Susanne Brink was adopted from South Korea. She initiated a movement that opposed international adoption and united adopted people. She was a spokesperson for anti-racism.
Susanne Brink was born in 1963 in South Korea as Shin Yoo-sook. Nothing is known about the reasons that the girl was abandoned. She was adopted by Inger and Rune Brink from Sweden when she was two and a half and she was given the name Shin Yoo Susanne Charlotte Elisabeth Brink. Her adoptive parents had an adopted son, born the same year, and also several foster children. Susanne Brink grew up in Norrköping and attended school there.

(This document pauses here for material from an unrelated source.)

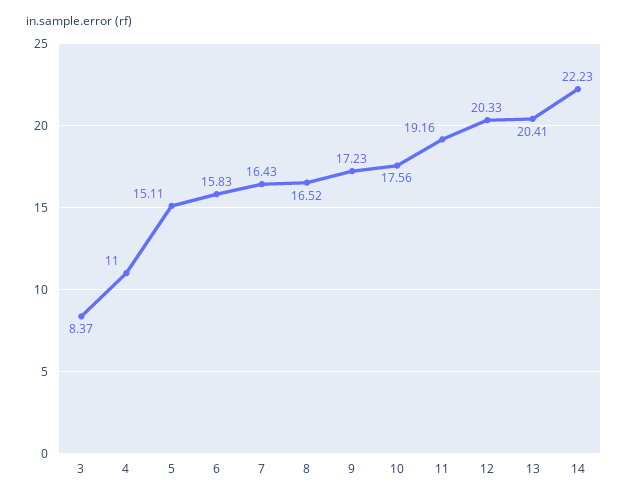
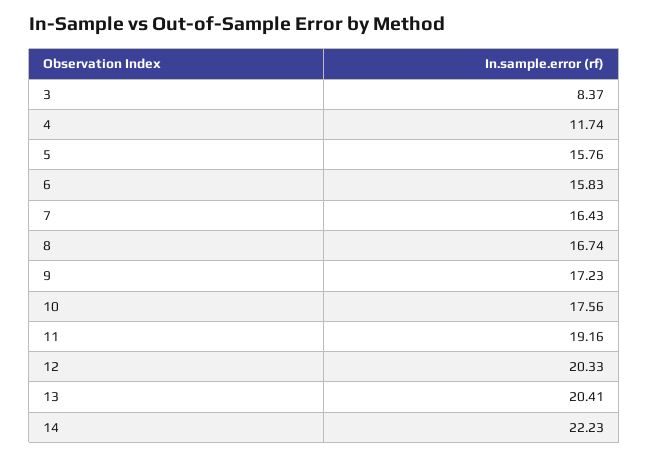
4: 11 -> 11.74
5: 15.11 -> 15.76
8: 16.52 -> 16.74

After the end of the Korean war in 1953, many children of South Korean women and American soldiers were put up for adoption. An adoption authority was opened and many adoption agencies sent children to the West, since they were not considered to fit into the Korean community. During the industrialisation of South Korea in the 1960s, 6,000 Korean children were sent away. Their families could not afford to keep them. The figure was doubled several times during the next decade. Many single mothers and poor couples were persuaded to hand over their children since adoption had at that point become an industry worth millions. North Korea accused its enemy in the south for selling its children and the subject was therefore treated as a state secret in South Korea. Despite the fact that the economy became better and the country was democratised, ordinary people knew nothing of all this.

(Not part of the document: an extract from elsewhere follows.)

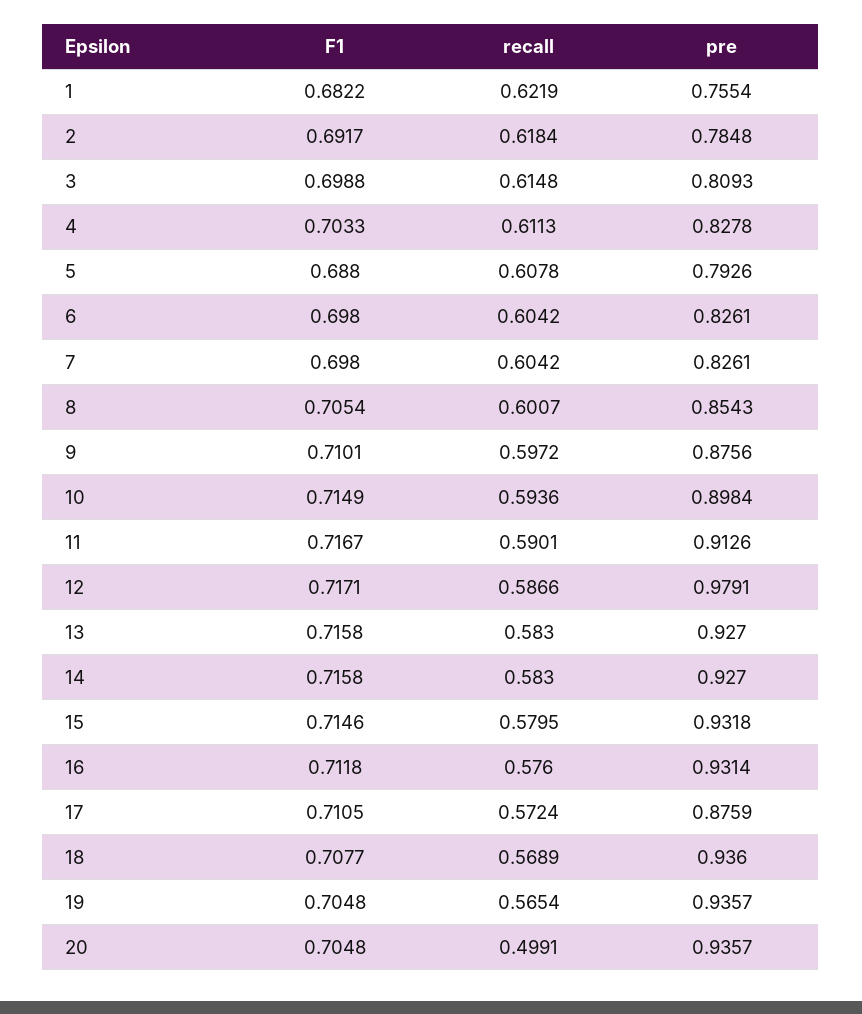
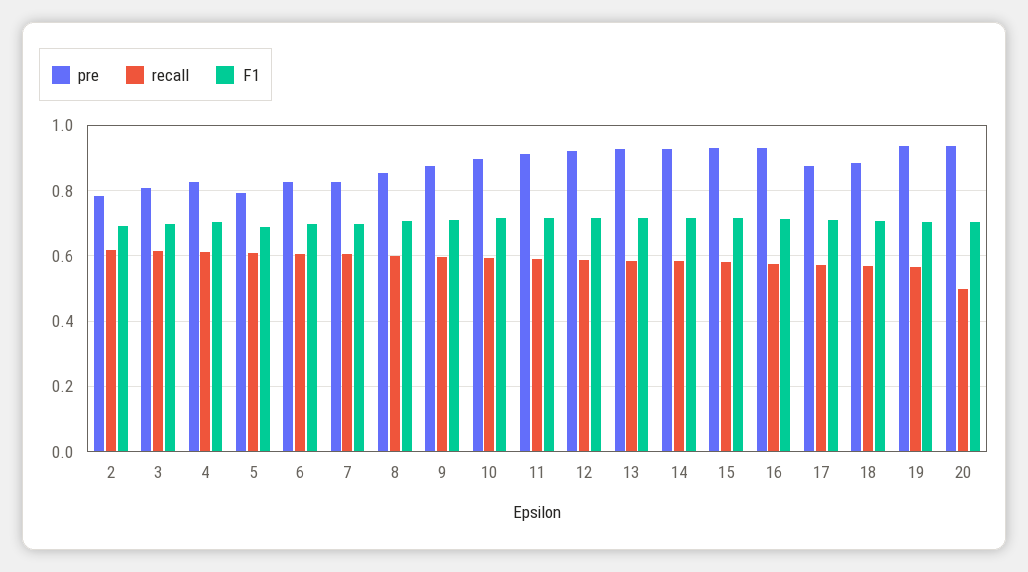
F1, 1: 0.6822 -> none
recall, 1: 0.6219 -> none
pre, 1: 0.7554 -> none
pre, 12: 0.9791 -> 0.92
pre, 18: 0.936 -> 0.88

Susanne Brink has made public her conflicted experiences of being adopted. At the end of the 1980s, Susanne Brink met a south Korean film team that was in Europe to interview adopted Koreans. The programme was broadcast in South Korea and seen by her biological mother who contacted TV. In exchange for the right to film, the TV company financed the journey so that Susanne Brink could be reunited with her mother. She made her upbringing public and recounted how she had grown up, and her story became a book. It laid the foundation for the full-length film Susanne Brinks Arirang that was shown for the first time in South Korea in 1991. “Arirang” is a South Korean folk song and anthem that deals with the pain of being abandoned. The film has never been shown in Sweden but since April 2019 it is accessible on YouTube. In South Korea, the film almost set a record in filmgoers. It shows how many children were sent to the West and South Korea was compelled to settle with its past.
In 1983, Susanne Brink had a daughter, Eleonora. As an adult, Susanne Brink became a missionary whose assignment was to spread Christianity among adopted children. She organised activities and her whole life dedicated herself to working for adopted people, for whom she felt great love. Through her outspokenness about her own experiences, she became a symbol for complex problems in relation to the issue of adoption. After several years, she left Christianity and made her way to the USA. However, even there she felt alone and betrayed despite friends, who were also adopted, and who were fond of her.
When Susanne Brink returned to Sweden, she was diagnosed with cancer, but continued her engagement. In the TV documentary En gång var jag korean, broadcast in 2002, Susanne Brink talks about her life. The programme also questioned why prosperous South Korea continued to send children to Sweden. In Aftonbladet on 26 September 2003, Susanne Brink published a debate article against the racism that met adopted persons from Asia. In it, she recounted that many Asian adult women are treated like prostitutes and are therefore exposed to contempt and discrimination. Her view was that the cause was, as is often the case, the sex tourism and trafficking that Swedish men often dedicate themselves to in the women’s countries of origin – and as usual, it is the women who are punished for men’s behaviour.
Susanne Brink died of cancer in 2009. She was 45 years of age.